A group of successful entrepreneurs from different industries have banded together to launch a business-center-cum-coworking-space to help SMEs effectively and systemically share their networks, resources, experience and ideas to create business opportunities for everyone in the loop.
Members and co-founders of NeighborFarm project are in their twenties to fifties.
Some are businessmen at the top of their game, others are experienced and accomplished but no longer have the guts, ideas, time or energy to venture into promising new businesses.
There are also young entrepreneurs full of passion and fresh thinking but lack knowledge about how to turn their ideas into viable businesses.
NeighborFarm sees itself as a platform where these different groups can meet, collaborate, co-invest and solve problems together.
“You are not on your own anymore” is the message co-founder Ip Chin wants to get across to renters and new members.
“Many useful ideas and business leads do not come from people we usually hang out with, but from outside this small circle,” Ip says.
“This place aims to do just that.”
Rather than pooling a group of people from the same industry, NeighborFarm will be a community of a wide spectrum of businesses and professions.
“An IT firm may have a better chance of winning, say, a business conference contract if it can team up with an audio-visual specialist,” co-founder Martin Hui explains.
Sometimes, the benefit is less obvious at first glance but an unexpected guanxi can work wonders.
Dragon Chan, another co-founder, runs a swimming club.
He wants to enroll more students and the best place to find them is schools.
“I have been trying to get in touch with principals but with little success, ” he says.
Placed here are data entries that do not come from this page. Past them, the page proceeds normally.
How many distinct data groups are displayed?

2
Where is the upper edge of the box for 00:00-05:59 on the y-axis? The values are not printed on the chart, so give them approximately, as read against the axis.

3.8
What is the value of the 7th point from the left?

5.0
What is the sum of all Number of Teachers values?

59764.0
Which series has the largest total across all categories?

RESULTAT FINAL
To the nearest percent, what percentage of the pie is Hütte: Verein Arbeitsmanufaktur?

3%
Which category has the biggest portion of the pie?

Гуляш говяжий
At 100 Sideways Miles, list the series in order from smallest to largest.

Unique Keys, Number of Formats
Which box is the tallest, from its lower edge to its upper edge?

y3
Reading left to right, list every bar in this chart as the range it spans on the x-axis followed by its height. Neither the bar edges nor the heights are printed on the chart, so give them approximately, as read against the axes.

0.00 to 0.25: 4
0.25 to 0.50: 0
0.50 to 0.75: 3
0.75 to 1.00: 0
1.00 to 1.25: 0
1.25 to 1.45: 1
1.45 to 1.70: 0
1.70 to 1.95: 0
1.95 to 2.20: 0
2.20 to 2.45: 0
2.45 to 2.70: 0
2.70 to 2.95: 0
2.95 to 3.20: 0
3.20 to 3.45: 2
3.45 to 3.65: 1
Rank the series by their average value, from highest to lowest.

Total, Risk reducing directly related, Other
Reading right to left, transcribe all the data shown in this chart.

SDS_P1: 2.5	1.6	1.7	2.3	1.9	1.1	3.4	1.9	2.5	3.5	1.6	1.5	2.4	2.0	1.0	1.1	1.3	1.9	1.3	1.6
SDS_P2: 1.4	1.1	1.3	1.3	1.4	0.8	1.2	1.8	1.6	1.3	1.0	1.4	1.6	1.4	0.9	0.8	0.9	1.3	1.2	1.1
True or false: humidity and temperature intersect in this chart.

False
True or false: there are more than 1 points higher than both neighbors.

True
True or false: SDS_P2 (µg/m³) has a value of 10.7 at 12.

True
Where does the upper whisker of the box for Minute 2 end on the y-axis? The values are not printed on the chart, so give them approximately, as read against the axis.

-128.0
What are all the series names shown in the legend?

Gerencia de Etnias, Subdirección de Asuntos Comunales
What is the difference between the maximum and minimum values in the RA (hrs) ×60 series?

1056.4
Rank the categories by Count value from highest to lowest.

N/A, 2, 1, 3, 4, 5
“Then I met someone in a business association and the guy’s wife happened to be a principal. With his introduction, I got it all set up with just one phone call. You never know who your contacts’ family members or friends could be.”
People looking for small office space are not always startups. Some could be moving in the opposite direction — downsizing from a big office, Hui says.
The company hopes the chemistry with their neighbors can help these struggling residents find their bearings.
For instance, some factory owners are trying to transform their business or start building up their own brands as rising costs and a tough marketplace threaten their survival.
As for startups, there are lots of issues young entrepreneurs usually have no idea how to deal with.
For example, to start a business, is it better to register as a limited firm or unlimited firm? What sort of partnership is best?
When negotiating rents, what are the effective tactics? When pricing your product, what sort of margin is considered reasonable?
Ip says co-founders from various backgrounds such as advertising, design, IT, law and accounting can fill new comers in on such practical business tips.
New members are also expected to build up and bring in his or her network outside NeighborFarm, leading to organic growth of the business circle that can be tapped by all members.
A weekly meeting is held in NeighborFarm to let members discuss problems and share opportunities
Everyone is encouraged to participate.
It’s not just the physical space NeighborFarm is offering. More importantly, it’s the invisible links that this place hopes will set it apart from other landlords.